- Tugas yang Diminta 1 -
Ganti "Caleg" dengan "calon legislatif" saat menulis ulang bagian teks bacaan yang dimulai dari "Mahalnya Kursi Legislatif" dan berakhir pada "nomor urut masing-masing.".
- Tugas yang Diminta 2 -
Menurut teks bacaan, apa kepanjangan dari singkatan "PURBA"?

Sabtu, 24 Januari 2009

Mahalnya Kursi Legislatif


Oleh: Hendrianto
Hanya tinggal menghitung Hari, pesta demokrasi lima tahunan akan tiba. Sebuah pertarungan besar yang dinanti-nantikan oleh para pendulang simpati rakyat yang ingin disapa sebagai “wakil rakyat” akan tiba dalam hitungan hari. Tidak hanya di pusat, melainkan juga di tingkat propinsi, kabupaten dan kota se-Indonesia, kegitan sejenis bernama Pemilihan Umum atau lebih akrab disebut PEMILU.
Partai politik sebagai satu-satunya perahu yang akan menghantarkan para Caleg menuju singgasana impian nya. Inilah saatnya mereka habis-habisan menabur pesona atau bisa saja di singkat "PURBA"(pura pura baik) di tengah masyarakat khususnya di daerah pemilihan masing-masing. Tak pelak lagi,di setiap jalan di pelosok kota dan di desa, para Caleg pun berlomba-lomba memajang foto diri masing-masing lengkap dengan identitas partai politik dan nomor urut masing-masing.
Banyak yang berubah dalam hal kampanye menjelang Pemilu setelah memasuki era reformasi. Pada dasarnya, kampanye politik adalah sama, yakni berlomba memperebutkan hati rakyat agar mau mendukung dan memilih partai politik yang sedang digunakanya sebagai jembatan menuju gedung dewan yang terhormat itu.

- Data untuk Diperiksa -
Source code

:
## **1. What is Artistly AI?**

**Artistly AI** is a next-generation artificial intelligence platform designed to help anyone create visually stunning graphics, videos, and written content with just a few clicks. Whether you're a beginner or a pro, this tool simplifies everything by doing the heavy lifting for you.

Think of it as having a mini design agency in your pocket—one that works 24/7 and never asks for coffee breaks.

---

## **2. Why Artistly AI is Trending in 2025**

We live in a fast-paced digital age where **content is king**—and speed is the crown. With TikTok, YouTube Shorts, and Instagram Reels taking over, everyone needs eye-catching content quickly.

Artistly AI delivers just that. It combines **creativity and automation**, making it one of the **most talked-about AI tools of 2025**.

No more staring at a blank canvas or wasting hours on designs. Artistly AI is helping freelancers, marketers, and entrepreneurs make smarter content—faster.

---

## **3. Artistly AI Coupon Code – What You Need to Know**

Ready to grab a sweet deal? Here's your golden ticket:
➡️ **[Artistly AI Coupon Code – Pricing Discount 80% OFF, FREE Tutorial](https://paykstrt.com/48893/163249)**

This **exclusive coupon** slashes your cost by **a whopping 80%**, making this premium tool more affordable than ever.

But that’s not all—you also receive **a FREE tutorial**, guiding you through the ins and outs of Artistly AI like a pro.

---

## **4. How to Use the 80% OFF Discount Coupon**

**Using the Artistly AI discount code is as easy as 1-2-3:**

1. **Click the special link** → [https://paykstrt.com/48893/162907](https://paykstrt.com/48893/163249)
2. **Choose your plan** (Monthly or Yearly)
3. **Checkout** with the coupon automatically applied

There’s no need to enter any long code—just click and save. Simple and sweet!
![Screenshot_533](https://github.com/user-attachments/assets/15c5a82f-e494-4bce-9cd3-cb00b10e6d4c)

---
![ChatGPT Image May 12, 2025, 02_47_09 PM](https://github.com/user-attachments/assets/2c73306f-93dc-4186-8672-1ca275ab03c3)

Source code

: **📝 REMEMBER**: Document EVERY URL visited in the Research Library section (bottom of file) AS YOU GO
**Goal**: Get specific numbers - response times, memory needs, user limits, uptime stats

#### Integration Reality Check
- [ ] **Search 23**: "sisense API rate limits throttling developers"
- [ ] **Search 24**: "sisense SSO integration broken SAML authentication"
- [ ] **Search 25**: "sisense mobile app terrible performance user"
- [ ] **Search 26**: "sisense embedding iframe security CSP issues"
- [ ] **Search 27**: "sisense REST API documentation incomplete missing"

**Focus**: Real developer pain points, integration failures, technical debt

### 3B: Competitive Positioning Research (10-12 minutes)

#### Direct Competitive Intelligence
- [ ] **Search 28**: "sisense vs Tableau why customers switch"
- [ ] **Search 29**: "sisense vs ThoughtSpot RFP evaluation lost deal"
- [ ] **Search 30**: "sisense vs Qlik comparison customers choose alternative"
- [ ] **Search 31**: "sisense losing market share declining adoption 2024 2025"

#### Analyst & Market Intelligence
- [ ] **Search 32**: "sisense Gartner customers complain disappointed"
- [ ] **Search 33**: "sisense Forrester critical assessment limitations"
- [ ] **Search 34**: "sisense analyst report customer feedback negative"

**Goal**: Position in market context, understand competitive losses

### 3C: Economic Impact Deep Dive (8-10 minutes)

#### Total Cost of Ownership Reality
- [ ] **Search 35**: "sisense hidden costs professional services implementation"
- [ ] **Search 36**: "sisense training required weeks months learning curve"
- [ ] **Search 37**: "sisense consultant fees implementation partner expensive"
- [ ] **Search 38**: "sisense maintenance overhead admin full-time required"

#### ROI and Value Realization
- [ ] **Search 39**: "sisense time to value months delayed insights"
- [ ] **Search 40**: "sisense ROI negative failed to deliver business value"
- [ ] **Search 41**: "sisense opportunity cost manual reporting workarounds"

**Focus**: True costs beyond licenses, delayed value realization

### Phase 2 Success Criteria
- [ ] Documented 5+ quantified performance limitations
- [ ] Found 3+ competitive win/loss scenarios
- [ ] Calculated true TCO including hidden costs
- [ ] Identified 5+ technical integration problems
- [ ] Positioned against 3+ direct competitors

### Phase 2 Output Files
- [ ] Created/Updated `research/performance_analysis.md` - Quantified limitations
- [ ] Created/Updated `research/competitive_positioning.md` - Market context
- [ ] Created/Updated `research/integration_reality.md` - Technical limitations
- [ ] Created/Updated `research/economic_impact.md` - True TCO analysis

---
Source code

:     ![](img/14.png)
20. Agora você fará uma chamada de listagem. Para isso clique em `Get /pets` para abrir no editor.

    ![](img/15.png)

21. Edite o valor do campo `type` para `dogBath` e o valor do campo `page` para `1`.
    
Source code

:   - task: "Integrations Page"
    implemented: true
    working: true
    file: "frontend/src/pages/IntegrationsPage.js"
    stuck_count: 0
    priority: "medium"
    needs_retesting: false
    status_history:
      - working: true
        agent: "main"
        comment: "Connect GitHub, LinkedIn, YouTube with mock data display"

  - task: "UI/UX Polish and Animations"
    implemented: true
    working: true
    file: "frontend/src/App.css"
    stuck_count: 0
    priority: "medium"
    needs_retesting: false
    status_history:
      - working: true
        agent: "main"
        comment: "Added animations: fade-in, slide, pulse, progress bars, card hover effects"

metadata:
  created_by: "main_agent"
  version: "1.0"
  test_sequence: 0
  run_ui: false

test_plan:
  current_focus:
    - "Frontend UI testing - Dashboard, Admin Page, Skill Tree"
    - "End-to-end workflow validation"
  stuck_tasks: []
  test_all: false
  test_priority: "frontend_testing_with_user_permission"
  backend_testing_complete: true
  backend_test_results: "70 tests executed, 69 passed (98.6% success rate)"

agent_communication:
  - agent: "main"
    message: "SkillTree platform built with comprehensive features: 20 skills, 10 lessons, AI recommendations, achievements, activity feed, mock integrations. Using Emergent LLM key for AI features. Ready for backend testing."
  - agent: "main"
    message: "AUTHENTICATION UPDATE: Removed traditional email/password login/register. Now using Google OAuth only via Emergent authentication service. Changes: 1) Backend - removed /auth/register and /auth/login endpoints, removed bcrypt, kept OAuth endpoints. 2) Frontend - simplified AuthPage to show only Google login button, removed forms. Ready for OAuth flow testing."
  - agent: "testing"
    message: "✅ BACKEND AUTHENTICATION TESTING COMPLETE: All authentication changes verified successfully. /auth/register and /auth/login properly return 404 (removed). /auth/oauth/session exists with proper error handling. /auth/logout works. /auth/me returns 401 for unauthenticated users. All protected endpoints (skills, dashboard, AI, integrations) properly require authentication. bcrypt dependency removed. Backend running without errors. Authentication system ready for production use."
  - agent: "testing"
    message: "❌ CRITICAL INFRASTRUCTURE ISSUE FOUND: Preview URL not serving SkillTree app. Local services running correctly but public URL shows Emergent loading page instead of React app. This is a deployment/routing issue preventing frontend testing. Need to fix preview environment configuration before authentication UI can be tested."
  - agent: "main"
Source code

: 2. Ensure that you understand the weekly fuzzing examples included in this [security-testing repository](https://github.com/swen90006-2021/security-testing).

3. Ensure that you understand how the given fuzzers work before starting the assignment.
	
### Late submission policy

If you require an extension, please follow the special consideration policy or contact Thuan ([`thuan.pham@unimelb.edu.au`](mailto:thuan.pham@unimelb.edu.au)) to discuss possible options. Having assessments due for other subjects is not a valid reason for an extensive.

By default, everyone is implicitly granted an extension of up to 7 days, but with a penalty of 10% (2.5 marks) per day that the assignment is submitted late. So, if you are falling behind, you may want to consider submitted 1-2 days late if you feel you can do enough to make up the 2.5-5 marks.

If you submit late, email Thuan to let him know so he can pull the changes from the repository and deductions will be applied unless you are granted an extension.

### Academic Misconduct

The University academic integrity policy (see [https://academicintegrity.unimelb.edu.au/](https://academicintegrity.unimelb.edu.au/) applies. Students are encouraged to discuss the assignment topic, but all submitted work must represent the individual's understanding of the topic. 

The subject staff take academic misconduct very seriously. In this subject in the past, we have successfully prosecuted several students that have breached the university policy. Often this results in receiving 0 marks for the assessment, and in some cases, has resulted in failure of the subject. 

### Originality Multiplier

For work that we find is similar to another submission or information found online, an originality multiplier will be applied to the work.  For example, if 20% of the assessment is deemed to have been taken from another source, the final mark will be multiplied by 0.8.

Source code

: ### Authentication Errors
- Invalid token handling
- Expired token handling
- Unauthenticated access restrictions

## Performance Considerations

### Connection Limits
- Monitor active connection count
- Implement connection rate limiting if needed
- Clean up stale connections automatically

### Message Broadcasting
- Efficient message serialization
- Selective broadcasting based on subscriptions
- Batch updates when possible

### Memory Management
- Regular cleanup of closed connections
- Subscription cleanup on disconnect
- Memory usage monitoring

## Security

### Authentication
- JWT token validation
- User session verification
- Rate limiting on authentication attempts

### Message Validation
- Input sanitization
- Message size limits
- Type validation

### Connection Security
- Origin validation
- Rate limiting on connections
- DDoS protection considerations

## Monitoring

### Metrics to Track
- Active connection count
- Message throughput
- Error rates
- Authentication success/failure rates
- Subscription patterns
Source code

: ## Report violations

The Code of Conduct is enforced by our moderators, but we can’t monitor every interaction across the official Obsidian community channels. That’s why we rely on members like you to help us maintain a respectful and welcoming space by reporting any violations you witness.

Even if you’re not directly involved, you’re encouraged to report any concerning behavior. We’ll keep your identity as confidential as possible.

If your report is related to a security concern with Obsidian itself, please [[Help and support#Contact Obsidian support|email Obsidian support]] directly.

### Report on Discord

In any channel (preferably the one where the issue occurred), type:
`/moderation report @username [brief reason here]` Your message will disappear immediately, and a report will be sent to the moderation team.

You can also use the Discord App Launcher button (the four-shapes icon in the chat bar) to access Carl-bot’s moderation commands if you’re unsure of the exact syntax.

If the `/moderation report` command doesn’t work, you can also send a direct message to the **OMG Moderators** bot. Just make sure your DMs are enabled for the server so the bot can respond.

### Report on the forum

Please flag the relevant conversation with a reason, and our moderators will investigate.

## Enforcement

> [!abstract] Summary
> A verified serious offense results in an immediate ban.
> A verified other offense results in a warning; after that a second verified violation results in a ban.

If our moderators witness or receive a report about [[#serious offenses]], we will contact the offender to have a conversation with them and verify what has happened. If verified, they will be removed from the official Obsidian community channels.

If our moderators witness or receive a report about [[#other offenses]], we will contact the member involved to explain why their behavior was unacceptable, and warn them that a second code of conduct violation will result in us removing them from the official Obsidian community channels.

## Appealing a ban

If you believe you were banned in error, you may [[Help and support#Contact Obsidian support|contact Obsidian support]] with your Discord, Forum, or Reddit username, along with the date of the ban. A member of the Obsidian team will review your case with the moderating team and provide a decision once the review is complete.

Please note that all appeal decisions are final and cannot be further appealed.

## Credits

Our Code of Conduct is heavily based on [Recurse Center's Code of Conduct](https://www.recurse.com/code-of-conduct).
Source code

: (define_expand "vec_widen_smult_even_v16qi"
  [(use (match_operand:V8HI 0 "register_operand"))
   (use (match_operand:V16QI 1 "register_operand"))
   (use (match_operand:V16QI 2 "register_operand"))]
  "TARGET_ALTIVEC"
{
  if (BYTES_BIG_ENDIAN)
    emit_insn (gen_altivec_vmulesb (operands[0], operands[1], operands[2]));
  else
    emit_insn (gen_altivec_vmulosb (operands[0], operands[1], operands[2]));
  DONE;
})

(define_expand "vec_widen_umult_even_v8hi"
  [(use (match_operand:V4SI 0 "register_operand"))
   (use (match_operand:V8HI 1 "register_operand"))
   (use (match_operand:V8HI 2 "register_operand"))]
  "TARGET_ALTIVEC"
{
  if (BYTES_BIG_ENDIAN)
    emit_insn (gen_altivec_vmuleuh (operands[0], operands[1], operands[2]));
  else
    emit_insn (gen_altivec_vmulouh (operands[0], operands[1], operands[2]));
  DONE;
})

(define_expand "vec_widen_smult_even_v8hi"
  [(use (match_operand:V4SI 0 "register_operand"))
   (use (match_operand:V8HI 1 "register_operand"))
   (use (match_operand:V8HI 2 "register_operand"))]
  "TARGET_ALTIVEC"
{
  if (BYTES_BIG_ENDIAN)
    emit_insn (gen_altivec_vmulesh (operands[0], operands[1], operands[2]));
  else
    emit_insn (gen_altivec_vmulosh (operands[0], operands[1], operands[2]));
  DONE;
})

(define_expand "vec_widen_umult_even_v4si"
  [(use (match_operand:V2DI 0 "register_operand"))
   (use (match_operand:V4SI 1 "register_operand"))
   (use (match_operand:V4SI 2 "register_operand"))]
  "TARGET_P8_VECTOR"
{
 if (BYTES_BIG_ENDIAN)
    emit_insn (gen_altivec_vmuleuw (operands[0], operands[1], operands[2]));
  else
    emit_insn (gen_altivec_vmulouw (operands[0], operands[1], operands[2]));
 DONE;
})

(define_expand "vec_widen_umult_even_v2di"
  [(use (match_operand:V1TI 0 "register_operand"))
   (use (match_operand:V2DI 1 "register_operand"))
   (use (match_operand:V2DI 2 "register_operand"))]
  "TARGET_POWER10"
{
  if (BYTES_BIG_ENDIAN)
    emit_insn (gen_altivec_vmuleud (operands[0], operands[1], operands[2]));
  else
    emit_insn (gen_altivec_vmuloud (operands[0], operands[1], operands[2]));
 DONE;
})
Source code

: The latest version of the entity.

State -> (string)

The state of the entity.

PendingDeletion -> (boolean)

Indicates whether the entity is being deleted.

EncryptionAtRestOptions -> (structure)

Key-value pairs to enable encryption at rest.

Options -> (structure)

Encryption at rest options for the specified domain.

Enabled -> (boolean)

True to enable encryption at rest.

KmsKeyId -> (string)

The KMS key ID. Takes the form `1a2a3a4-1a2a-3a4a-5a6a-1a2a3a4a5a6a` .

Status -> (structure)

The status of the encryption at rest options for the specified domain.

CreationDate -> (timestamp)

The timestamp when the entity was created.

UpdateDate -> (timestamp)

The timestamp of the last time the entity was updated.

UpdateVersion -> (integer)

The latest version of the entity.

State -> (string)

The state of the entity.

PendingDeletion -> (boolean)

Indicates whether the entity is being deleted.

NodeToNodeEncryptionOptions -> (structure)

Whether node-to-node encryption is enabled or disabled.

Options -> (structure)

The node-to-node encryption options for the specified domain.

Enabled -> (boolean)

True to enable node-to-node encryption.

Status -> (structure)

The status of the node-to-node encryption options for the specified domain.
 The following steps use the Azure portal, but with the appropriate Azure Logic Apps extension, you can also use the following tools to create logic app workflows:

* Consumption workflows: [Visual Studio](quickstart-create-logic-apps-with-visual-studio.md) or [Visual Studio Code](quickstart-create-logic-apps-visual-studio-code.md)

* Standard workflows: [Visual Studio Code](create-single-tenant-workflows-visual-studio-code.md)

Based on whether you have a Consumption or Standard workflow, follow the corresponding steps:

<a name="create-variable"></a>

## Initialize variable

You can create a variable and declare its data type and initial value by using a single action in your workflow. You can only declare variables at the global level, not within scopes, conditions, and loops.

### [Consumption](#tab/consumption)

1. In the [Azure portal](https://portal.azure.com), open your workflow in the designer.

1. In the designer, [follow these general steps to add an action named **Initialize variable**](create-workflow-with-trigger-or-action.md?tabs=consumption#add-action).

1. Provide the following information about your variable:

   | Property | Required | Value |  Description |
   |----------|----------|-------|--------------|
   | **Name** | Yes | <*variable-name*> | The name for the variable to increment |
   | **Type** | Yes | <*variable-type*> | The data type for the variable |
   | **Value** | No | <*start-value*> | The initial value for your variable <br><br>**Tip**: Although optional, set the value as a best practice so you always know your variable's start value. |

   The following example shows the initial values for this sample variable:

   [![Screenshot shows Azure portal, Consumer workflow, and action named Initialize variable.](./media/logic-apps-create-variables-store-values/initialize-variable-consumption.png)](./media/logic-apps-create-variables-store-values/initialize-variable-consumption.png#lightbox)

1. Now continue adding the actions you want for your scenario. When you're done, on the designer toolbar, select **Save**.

- Penyelesaian Lengkap 1 -
Mahalnya Kursi Legislatif


Oleh: Hendrianto
Hanya tinggal menghitung Hari, pesta demokrasi lima tahunan akan tiba. Sebuah pertarungan besar yang dinanti-nantikan oleh para pendulang simpati rakyat yang ingin disapa sebagai “wakil rakyat” akan tiba dalam hitungan hari. Tidak hanya di pusat, melainkan juga di tingkat propinsi, kabupaten dan kota se-Indonesia, kegitan sejenis bernama Pemilihan Umum atau lebih akrab disebut PEMILU.
Partai politik sebagai satu-satunya perahu yang akan menghantarkan para calon legislatif menuju singgasana impian nya. Inilah saatnya mereka habis-habisan menabur pesona atau bisa saja di singkat "PURBA"(pura pura baik) di tengah masyarakat khususnya di daerah pemilihan masing-masing. Tak pelak lagi,di setiap jalan di pelosok kota dan di desa, para calon legislatif pun berlomba-lomba memajang foto diri masing-masing lengkap dengan identitas partai politik dan nomor urut masing-masing.

- Penyelesaian Lengkap 2 -
Pura-pura baik.